A run of 50 samples in matrix at a concentration of 5 ng/mL was injected. This was used to assess robustness of ACQUITY TQD response over a four hour run. Injections of 10 μL were performed as a limited amount of sample was present. Figure 5 shows a plot of injection number vs. response ratio (analyte peak area/internal standard peak area). There is no noticeable change in response for any compound over the course of the run.

Figure 6 illustrates the robustness of the ion ratios over the same 50 injections.
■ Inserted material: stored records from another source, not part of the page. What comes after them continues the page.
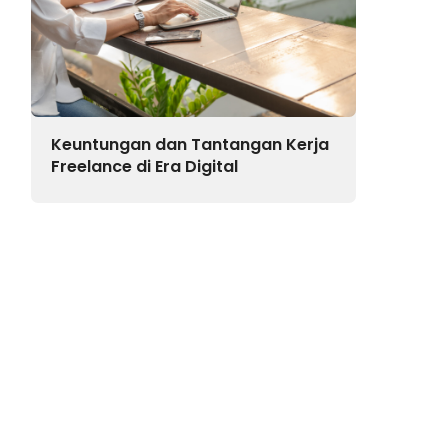
Keuntungan dan Tantangan Kerja
Freelance di Era Digital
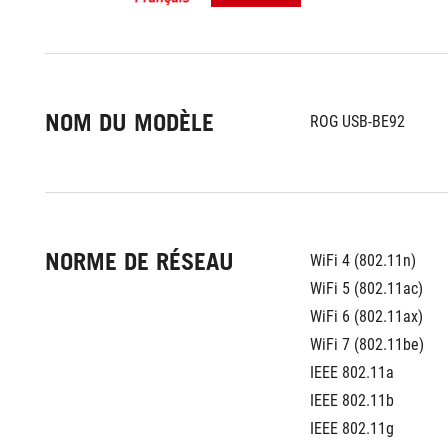
NOM DU MODÈLE
ROG USB-BE92
NORME DE RÉSEAU
WiFi 4 (802.11n)
WiFi 5 (802.11ac)
WiFi 6 (802.11ax)
WiFi 7 (802.11be)
IEEE 802.11a
IEEE 802.11b
IEEE 802.11g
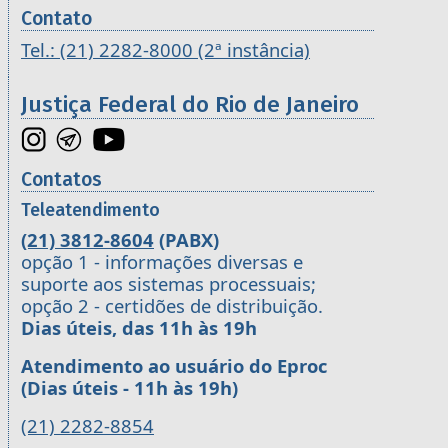
Contato
Tel.: (21) 2282-8000 (2ª instância)
Justiça Federal do Rio de Janeiro
Contatos
Teleatendimento
(21) 3812-8604
(PABX)
opção 1 - informações diversas e
suporte aos sistemas processuais;
opção 2 - certidões de distribuição.
Dias úteis, das 11h às 19h
Atendimento ao usuário do Eproc
(Dias úteis - 11h às 19h)
(21) 2282-8854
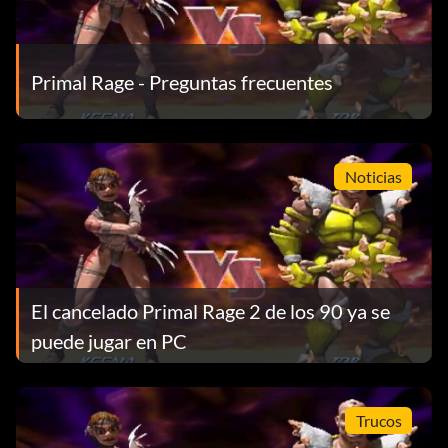
Primal Rage - Preguntas frecuentes
Noticias
El cancelado Primal Rage 2 de los 90 ya se
puede jugar en PC
Trucos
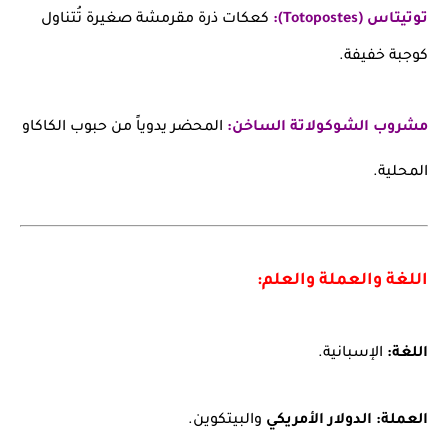
توتيتاس (Totopostes):
كعكات ذرة مقرمشة صغيرة تُتناول
كوجبة خفيفة.
مشروب الشوكولاتة الساخن:
المحضر يدوياً من حبوب الكاكاو
المحلية.
اللغة والعملة والعلم:
اللغة:
الإسبانية.
العملة:
الدولار الأمريكي
والبيتكوين.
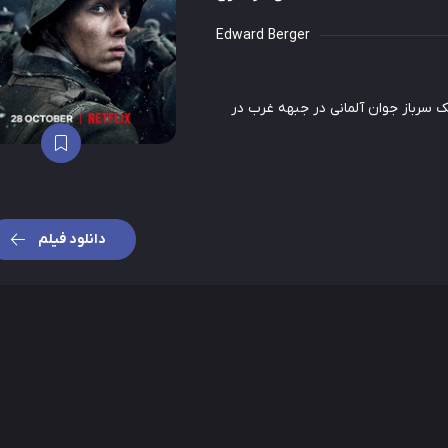
Edward Berger
 سرباز جوان آلمانی در جبهه غرب در
دانلود فیلم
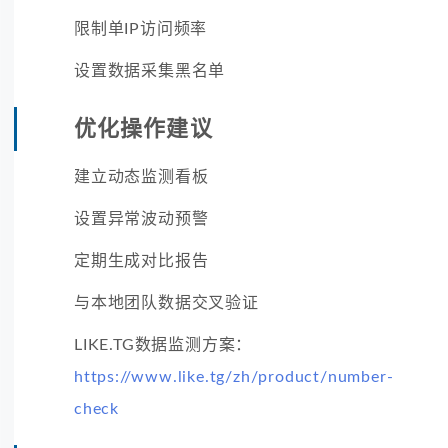
限制单IP访问频率
设置数据采集黑名单
优化操作建议
建立动态监测看板
设置异常波动预警
定期生成对比报告
与本地团队数据交叉验证
LIKE.TG数据监测方案：
https://www.like.tg/zh/product/number-
check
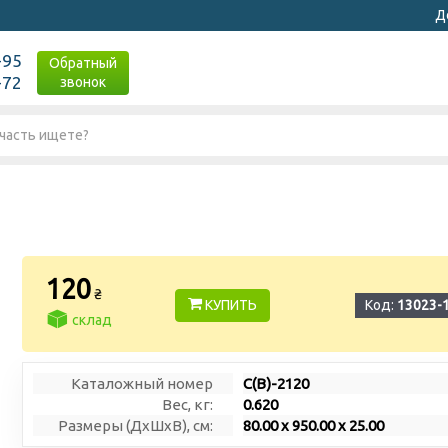
Д
-95
Обратный
-72
звонок
120
₴
КУПИТЬ
Код:
13023-
склад
Каталожный номер
С(В)-2120
Вес, кг:
0.620
Размеры (ДxШxВ), см:
80.00 x 950.00 x 25.00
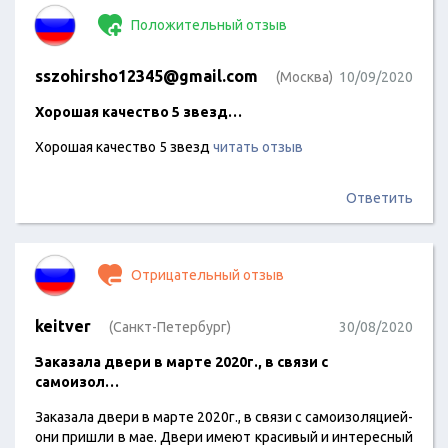
Положительный отзыв
sszohirsho12345@gmail.com
(Москва)
10/09/2020
Хорошая качество 5 звезд…
Хорошая качество 5 звезд
читать отзыв
Ответить
Отрицательный отзыв
keitver
(Санкт-Петербург)
30/08/2020
Заказала двери в марте 2020г., в связи с
самоизол…
Заказала двери в марте 2020г., в связи с самоизоляцией-
они пришли в мае. Двери имеют красивый и интересный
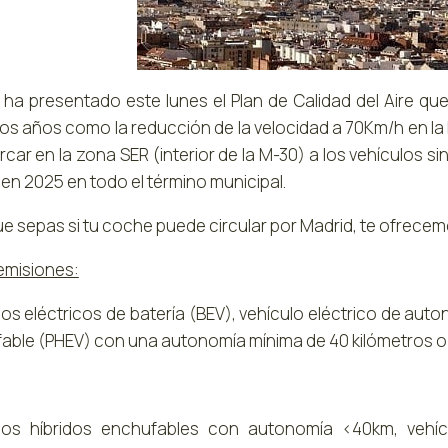
 ha presentado este lunes el Plan de Calidad del Aire que
s años como la reducción de la velocidad a 70Km/h en la M-
car en la zona SER (interior de la M-30) a los vehículos sin
en 2025 en todo el término municipal.
ue sepas si tu coche puede circular por Madrid, te ofrecem
emisiones:
os eléctricos de batería (BEV), vehículo eléctrico de auto
able (PHEV) con una autonomía mínima de 40 kilómetros o v
los híbridos enchufables con autonomía <40km, vehícu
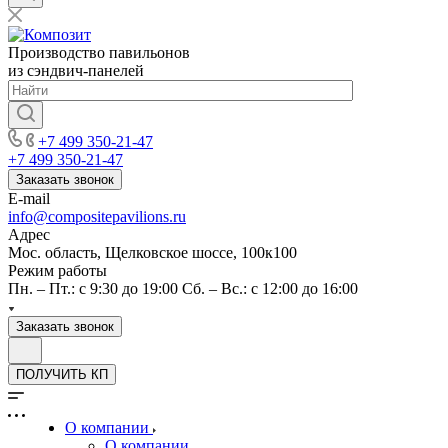
Производство павильонов
из сэндвич-панелей
+7 499 350-21-47
+7 499 350-21-47
Заказать звонок
E-mail
info@compositepavilions.ru
Адрес
Мос. область, Щелковское шоссе, 100к100
Режим работы
Пн. – Пт.: с 9:30 до 19:00 Сб. – Вс.: с 12:00 до 16:00
Заказать звонок
ПОЛУЧИТЬ КП
О компании
О компании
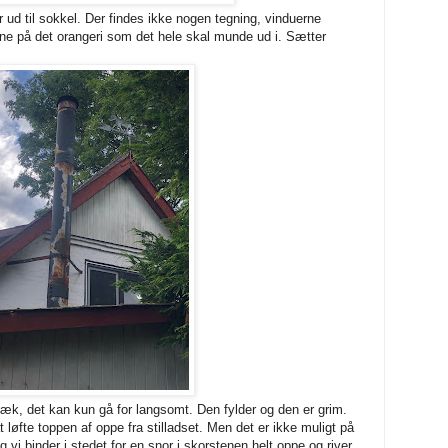
r ud til sokkel. Der findes ikke nogen tegning, vinduerne
e på det orangeri som det hele skal munde ud i. Sætter
æk, det kan kun gå for langsomt. Den fylder og den er grim.
 løfte toppen af oppe fra stilladset. Men det er ikke muligt på
g vi binder i stedet for en snor i skorstenen helt oppe og river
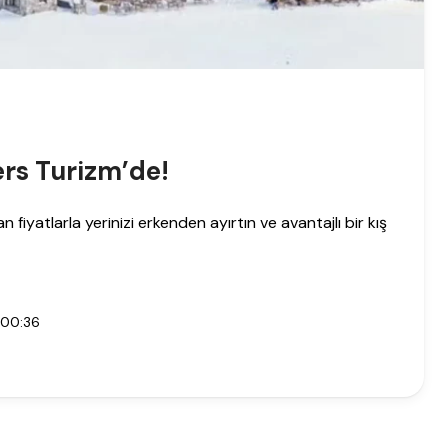
yers Turizm’de!
iyatlarla yerinizi erkenden ayırtın ve avantajlı bir kış
 00:36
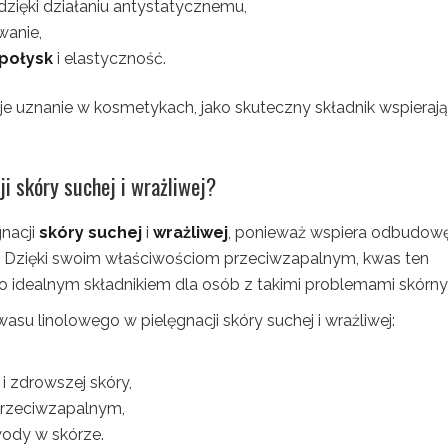
dzięki działaniu antystatycznemu,
wanie,
połysk
i elastyczność.
je uznanie w kosmetykach, jako skuteczny składnik wspieraj
i skóry suchej i wrażliwej?
nacji
skóry suchej
i
wrażliwej
, ponieważ wspiera odbudow
ie. Dzięki swoim właściwościom przeciwzapalnym, kwas ten
o idealnym składnikiem dla osób z takimi problemami skórny
su linolowego w pielęgnacji skóry suchej i wrażliwej:
i zdrowszej skóry,
przeciwzapalnym,
ody w skórze.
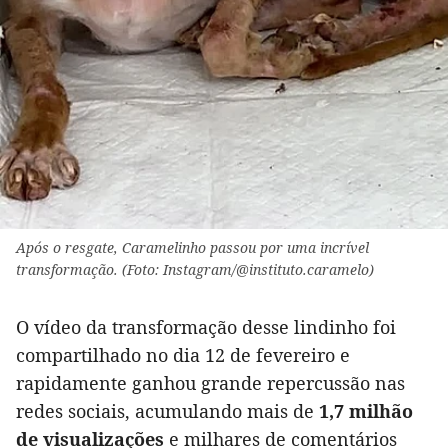
Após o resgate, Caramelinho passou por uma incrível
transformação. (Foto: Instagram/@instituto.caramelo)
O vídeo da transformação desse lindinho foi
compartilhado no dia 12 de fevereiro e
rapidamente ganhou grande repercussão nas
redes sociais, acumulando mais de
1,7 milhão
de visualizações
e milhares de comentários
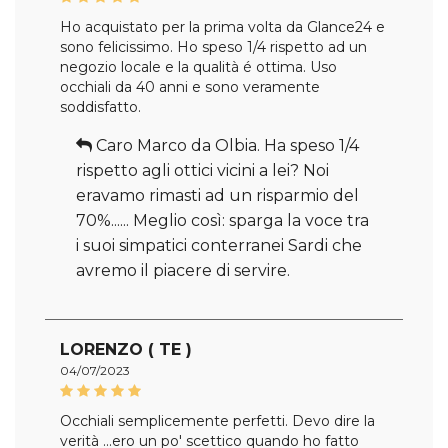
Ho acquistato per la prima volta da Glance24 e
sono felicissimo. Ho speso 1/4 rispetto ad un
negozio locale e la qualità é ottima. Uso
occhiali da 40 anni e sono veramente
soddisfatto.
Caro Marco da Olbia. Ha speso 1/4
rispetto agli ottici vicini a lei? Noi
eravamo rimasti ad un risparmio del
70%...... Meglio così: sparga la voce tra
i suoi simpatici conterranei Sardi che
avremo il piacere di servire.
LORENZO ( TE )
04/07/2023
Occhiali semplicemente perfetti. Devo dire la
verità ...ero un po' scettico quando ho fatto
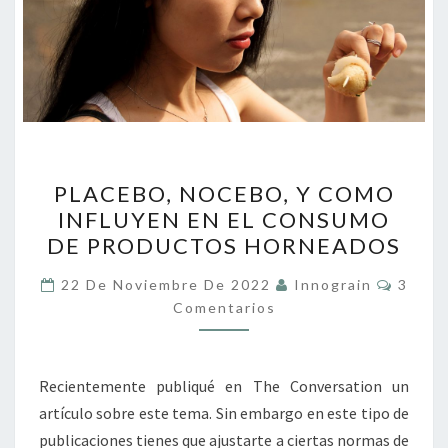
PLACEBO,
PLACEBO, NOCEBO, Y COMO
NOCEBO,
INFLUYEN EN EL CONSUMO
Y
DE PRODUCTOS HORNEADOS
COMO
INFLUYEN
Coment
22 De Noviembre De 2022
Innograin
3
EN
Comentarios
EL
CONSUMO
Recientemente publiqué en The Conversation un
DE
artículo sobre este tema. Sin embargo en este tipo de
PRODUCTOS
publicaciones tienes que ajustarte a ciertas normas de
HORNEADOS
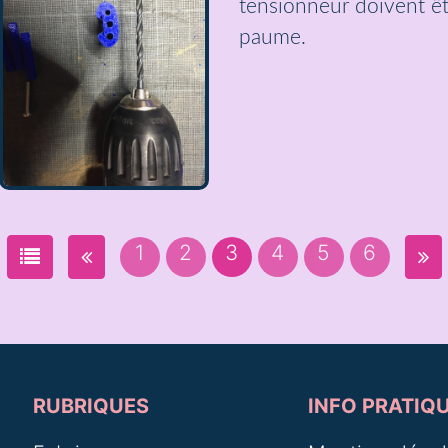
tensionneur doivent êt
paume.
1
2
3
4
5
6
RUBRIQUES
INFO PRATIQ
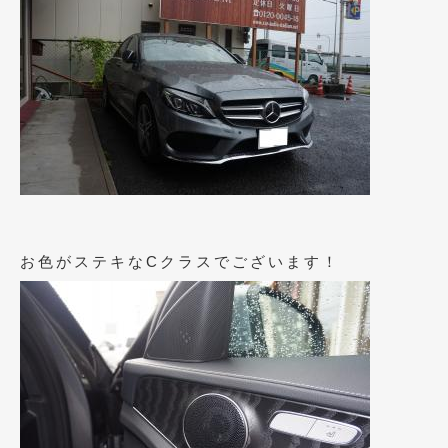
2019年4月
(6)
2019年3月
(1)
2019年2月
(6)
2019年1月
(5)
2018年12月
(3)
2018年11月
(3)
お色がステキなCクラスでございます！
2018年10月
(4)
2018年9月
(8)
2018年8月
(6)
2018年7月
(2)
2018年6月
(7)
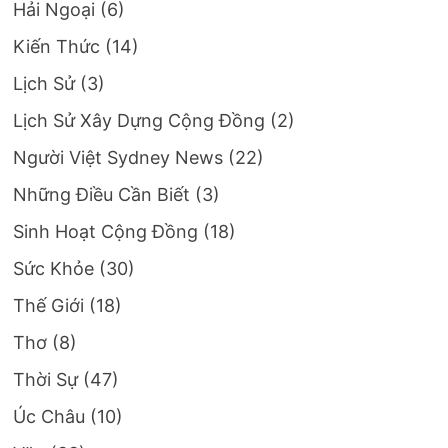
Hải Ngoại
(6)
Kiến Thức
(14)
Lịch Sử
(3)
Lịch Sử Xây Dựng Cộng Đồng
(2)
Người Việt Sydney News
(22)
Những Điều Cần Biết
(3)
Sinh Hoạt Cộng Đồng
(18)
Sức Khỏe
(30)
Thế Giới
(18)
Thơ
(8)
Thời Sự
(47)
Úc Châu
(10)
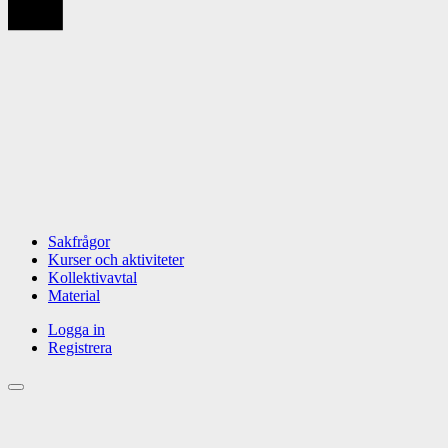
Sakfrågor
Kurser och aktiviteter
Kollektivavtal
Material
Logga in
Registrera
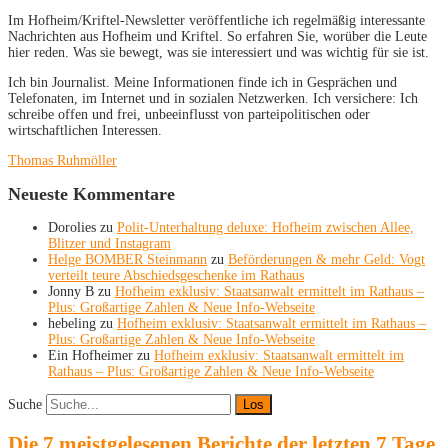
Im Hofheim/Kriftel-Newsletter veröffentliche ich regelmäßig interessante
Nachrichten aus Hofheim und Kriftel. So erfahren Sie, worüber die Leute
hier reden. Was sie bewegt, was sie interessiert und was wichtig für sie ist.
Ich bin Journalist. Meine Informationen finde ich in Gesprächen und
Telefonaten, im Internet und in sozialen Netzwerken. Ich versichere: Ich
schreibe offen und frei, unbeeinflusst von parteipolitischen oder
wirtschaftlichen Interessen.
Thomas Ruhmöller
Neueste Kommentare
Dorolies
zu
Polit-Unterhaltung deluxe: Hofheim zwischen Allee,
Blitzer und Instagram
Helge BOMBER Steinmann
zu
Beförderungen & mehr Geld: Vogt
verteilt teure Abschiedsgeschenke im Rathaus
Jonny B
zu
Hofheim exklusiv: Staatsanwalt ermittelt im Rathaus –
Plus: Großartige Zahlen & Neue Info-Webseite
hebeling
zu
Hofheim exklusiv: Staatsanwalt ermittelt im Rathaus –
Plus: Großartige Zahlen & Neue Info-Webseite
Ein Hofheimer
zu
Hofheim exklusiv: Staatsanwalt ermittelt im
Rathaus – Plus: Großartige Zahlen & Neue Info-Webseite
Suche
Die 7 meistgelesenen Berichte der letzten 7 Tage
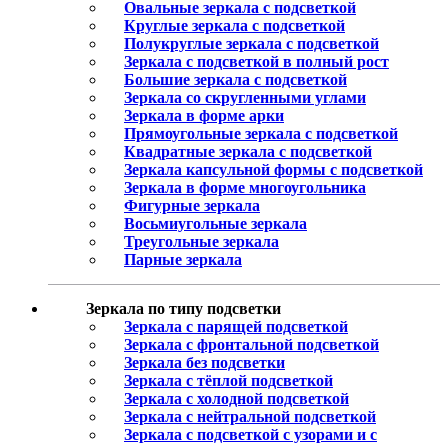
Овальные зеркала с подсветкой
Круглые зеркала с подсветкой
Полукруглые зеркала с подсветкой
Зеркала с подсветкой в полный рост
Большие зеркала с подсветкой
Зеркала со скругленными углами
Зеркала в форме арки
Прямоугольные зеркала с подсветкой
Квадратные зеркала с подсветкой
Зеркала капсульной формы с подсветкой
Зеркала в форме многоугольника
Фигурные зеркала
Восьмиугольные зеркала
Треугольные зеркала
Парные зеркала
Зеркала по типу подсветки
Зеркала с парящей подсветкой
Зеркала с фронтальной подсветкой
Зеркала без подсветки
Зеркала с тёплой подсветкой
Зеркала с холодной подсветкой
Зеркала с нейтральной подсветкой
Зеркала с подсветкой с узорами и с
This plot shows that there is no significant change in ion ratio for any compound over the course of the run. A stable ion ratio is fundamental when confirming the identity of compounds.

The established UPLC method for the determination of nitrofuran veterinary drug residues, which are hazardous to human health, has been successfully transferred to ACQUITY TQD.

The ACQUITY TQD provides sensitivity that allows quantifiable detection at twenty times below the EU minimum required performance limit (MPRL) guideline for the four nitrofuran metabolites.

Robustness of the ACQUITY TQD was proven with a 50 injection sequence that did not show a major change (<20%) in response ratio with relative standard deviations being 8.3% or less for all compounds.

Confirmation was achieved using a secondary MRM transition over a 50 injection sequence, where the variance was 11% or less in all cases showing it to be robust.

This multiple nitrofuran method obsoletes the use of several single nitrofuran methods where repeat analysis is required.

The method allows the determination of multiple contaminants per sample which enables a complete picture to be obtained of exposure to these compounds from the human diet.

The benefits of UPLC for a revenue conscious laboratory are shown with increased speed, while further reducing solvent usage and therefore the costs of solvents and solvent disposal.

Acknowledgements

The authors would like to thank Richard Fussell and Michael Dickinson at the Central Science Laboratory (CSL), Sand Hutton, York, UK for kindly supplying the sample extracts that were analyzed in this project.

1. Analysis of Nitrofuran Veterinary Drug Residues using ACQUITY UPLC and Quattro Premier XE, Waters Application Note No. 720001951EN.
   
2. Commission Regulation (EC) 1442/95, Official J. European Communities, No. L143/26.
   
3. Analytica Chimica Acta, 483: 91–98, 2003.
   
4. Canadian Food Inspection Agency http://www.inspection.gc.ca
   
5. Commission Directive 2002/657/EC, Official J. European Communities, No. L221/8.